RECORDS PROVIDED Block Start

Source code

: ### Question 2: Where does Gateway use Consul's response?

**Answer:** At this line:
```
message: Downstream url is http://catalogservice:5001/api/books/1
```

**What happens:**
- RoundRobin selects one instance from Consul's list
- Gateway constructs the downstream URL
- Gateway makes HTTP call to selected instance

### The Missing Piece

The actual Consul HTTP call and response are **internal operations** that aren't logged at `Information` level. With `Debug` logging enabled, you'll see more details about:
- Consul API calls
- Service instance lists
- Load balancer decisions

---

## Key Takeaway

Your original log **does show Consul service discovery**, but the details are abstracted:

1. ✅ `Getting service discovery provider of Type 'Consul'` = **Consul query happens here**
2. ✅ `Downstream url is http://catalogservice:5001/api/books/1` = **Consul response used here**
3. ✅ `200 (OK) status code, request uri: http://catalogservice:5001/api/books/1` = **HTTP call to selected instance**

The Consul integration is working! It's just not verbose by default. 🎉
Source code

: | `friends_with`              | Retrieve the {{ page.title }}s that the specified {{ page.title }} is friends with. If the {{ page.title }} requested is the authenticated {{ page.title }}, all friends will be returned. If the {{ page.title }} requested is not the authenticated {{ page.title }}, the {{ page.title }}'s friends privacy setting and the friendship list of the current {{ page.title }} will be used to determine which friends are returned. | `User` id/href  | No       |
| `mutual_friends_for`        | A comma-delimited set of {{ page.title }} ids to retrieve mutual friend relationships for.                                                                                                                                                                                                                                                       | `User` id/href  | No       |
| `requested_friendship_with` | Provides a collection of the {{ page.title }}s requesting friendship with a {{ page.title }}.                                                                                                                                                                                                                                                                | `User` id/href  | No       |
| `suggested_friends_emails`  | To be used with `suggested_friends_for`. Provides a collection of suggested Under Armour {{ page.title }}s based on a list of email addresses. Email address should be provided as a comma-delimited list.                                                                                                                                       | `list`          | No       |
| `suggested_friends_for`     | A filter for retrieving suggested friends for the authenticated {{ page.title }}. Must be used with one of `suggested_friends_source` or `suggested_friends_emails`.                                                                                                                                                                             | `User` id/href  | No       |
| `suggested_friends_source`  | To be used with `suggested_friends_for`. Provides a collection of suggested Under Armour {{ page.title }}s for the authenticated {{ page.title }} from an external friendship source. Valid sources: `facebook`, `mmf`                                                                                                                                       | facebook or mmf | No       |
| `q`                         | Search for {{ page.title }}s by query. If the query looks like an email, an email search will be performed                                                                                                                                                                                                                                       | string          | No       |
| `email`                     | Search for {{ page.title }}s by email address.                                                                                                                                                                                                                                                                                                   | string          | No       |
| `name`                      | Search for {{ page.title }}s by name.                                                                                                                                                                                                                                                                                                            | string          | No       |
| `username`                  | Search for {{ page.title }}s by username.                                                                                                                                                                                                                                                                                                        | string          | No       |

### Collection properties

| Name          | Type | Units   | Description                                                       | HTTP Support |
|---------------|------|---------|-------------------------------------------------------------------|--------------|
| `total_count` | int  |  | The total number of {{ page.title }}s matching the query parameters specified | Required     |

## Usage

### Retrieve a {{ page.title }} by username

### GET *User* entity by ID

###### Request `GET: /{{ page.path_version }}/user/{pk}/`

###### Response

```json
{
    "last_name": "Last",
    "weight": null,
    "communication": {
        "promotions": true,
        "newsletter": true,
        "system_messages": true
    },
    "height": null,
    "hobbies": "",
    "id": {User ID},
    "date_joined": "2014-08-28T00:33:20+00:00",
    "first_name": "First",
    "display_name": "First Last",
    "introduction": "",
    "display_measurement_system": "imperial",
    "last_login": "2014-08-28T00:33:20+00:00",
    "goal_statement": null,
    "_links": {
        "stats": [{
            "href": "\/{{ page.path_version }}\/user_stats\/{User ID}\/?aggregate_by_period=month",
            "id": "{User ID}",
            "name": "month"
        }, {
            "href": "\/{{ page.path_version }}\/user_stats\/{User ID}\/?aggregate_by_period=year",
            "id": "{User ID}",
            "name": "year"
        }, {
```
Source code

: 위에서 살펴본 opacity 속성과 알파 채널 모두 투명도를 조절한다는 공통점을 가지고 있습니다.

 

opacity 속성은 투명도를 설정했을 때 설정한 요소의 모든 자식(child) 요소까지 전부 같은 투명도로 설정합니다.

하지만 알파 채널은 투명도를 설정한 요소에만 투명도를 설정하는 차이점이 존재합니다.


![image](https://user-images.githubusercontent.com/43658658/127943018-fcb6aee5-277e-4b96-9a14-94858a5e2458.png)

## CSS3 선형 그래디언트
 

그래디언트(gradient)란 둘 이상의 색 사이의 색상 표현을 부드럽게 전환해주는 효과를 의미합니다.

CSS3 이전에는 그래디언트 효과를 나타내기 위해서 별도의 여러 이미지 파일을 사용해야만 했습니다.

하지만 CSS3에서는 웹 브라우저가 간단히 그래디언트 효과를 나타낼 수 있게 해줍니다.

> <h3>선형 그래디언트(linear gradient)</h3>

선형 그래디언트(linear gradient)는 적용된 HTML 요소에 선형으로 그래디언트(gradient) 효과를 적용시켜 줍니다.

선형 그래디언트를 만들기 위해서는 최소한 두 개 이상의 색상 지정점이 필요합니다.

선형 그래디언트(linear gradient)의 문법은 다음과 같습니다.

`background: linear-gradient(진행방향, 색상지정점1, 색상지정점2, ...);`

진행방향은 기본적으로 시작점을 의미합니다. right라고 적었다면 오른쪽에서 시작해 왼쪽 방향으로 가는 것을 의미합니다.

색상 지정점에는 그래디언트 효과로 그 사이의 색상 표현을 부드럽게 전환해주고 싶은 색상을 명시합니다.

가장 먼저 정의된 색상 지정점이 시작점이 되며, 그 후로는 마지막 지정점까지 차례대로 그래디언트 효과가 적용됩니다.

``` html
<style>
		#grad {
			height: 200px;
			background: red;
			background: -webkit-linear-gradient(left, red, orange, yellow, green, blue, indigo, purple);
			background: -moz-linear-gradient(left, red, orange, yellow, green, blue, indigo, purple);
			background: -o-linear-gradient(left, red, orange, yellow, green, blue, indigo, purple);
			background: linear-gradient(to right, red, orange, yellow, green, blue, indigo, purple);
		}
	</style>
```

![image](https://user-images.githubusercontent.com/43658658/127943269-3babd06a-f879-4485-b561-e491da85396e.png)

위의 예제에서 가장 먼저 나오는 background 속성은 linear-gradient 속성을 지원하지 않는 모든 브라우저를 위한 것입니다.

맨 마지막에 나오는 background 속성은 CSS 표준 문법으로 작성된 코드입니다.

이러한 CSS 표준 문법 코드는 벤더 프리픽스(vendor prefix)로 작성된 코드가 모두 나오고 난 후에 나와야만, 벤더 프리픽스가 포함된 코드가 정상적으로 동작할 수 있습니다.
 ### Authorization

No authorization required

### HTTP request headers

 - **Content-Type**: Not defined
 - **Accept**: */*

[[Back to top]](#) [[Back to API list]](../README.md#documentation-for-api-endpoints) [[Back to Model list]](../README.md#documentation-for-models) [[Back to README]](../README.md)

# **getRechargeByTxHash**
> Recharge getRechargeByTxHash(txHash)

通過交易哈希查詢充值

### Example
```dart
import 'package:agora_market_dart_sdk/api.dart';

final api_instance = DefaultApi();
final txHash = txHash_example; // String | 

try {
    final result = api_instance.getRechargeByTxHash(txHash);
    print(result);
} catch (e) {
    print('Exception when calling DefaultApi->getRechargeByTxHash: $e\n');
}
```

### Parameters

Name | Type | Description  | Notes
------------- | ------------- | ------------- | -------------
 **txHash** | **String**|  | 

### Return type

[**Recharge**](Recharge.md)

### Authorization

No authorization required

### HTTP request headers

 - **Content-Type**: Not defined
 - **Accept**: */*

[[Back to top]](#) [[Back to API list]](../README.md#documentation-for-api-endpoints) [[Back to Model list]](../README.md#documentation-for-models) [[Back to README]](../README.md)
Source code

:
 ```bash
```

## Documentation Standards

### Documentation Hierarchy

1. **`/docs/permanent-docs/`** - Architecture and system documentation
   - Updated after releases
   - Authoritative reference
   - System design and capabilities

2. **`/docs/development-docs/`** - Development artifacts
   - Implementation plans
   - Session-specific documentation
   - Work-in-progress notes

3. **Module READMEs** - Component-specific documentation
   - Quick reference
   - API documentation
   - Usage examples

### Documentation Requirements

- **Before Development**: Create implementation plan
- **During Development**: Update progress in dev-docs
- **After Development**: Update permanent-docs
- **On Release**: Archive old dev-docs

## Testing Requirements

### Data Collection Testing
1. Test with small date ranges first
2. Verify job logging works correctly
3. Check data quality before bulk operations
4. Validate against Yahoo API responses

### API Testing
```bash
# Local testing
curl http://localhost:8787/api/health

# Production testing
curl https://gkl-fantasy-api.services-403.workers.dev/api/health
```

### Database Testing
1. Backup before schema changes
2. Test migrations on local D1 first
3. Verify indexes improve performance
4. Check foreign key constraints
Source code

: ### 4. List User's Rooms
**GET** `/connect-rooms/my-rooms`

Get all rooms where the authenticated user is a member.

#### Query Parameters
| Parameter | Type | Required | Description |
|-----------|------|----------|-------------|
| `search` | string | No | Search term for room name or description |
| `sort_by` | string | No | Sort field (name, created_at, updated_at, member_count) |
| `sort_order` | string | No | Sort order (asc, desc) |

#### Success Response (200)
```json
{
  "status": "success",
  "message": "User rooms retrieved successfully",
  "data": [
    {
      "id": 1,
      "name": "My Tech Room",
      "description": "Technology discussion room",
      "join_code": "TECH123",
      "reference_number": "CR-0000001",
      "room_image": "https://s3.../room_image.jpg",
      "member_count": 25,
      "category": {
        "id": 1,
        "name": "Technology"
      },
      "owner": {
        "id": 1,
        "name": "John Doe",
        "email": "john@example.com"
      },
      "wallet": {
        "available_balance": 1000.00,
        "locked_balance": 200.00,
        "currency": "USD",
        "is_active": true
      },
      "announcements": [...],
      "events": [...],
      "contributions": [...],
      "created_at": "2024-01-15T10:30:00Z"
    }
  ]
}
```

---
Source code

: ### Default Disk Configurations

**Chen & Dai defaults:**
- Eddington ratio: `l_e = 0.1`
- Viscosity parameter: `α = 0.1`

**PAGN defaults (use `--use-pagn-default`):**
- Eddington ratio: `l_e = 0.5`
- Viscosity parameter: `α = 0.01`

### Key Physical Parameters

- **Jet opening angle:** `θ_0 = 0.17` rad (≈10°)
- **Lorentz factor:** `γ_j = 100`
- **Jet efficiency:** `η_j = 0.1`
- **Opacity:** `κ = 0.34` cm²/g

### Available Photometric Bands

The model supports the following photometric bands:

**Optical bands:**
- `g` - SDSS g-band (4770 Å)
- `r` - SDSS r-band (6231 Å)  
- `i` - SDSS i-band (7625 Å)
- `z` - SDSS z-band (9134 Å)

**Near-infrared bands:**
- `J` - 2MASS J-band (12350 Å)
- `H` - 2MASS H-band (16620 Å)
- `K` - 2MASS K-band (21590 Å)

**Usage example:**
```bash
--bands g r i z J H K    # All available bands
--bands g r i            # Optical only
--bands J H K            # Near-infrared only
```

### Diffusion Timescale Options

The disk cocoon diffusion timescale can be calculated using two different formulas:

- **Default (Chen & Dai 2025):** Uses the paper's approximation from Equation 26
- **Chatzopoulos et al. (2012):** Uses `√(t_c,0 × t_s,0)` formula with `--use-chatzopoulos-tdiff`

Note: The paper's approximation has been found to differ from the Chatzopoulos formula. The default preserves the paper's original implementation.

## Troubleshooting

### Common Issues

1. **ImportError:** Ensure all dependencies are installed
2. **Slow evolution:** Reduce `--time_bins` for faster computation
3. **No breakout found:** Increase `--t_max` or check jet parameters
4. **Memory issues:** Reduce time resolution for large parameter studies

RECORDS PROVIDED Block End

Return, from the data, each line where the string "background" occurs.

TASK OUTPUT ▸
`background: linear-gradient(진행방향, 색상지정점1, 색상지정점2, ...);`
			background: red;
			background: -webkit-linear-gradient(left, red, orange, yellow, green, blue, indigo, purple);
			background: -moz-linear-gradient(left, red, orange, yellow, green, blue, indigo, purple);
			background: -o-linear-gradient(left, red, orange, yellow, green, blue, indigo, purple);
			background: linear-gradient(to right, red, orange, yellow, green, blue, indigo, purple);
위의 예제에서 가장 먼저 나오는 background 속성은 linear-gradient 속성을 지원하지 않는 모든 브라우저를 위한 것입니다.
맨 마지막에 나오는 background 속성은 CSS 표준 문법으로 작성된 코드입니다.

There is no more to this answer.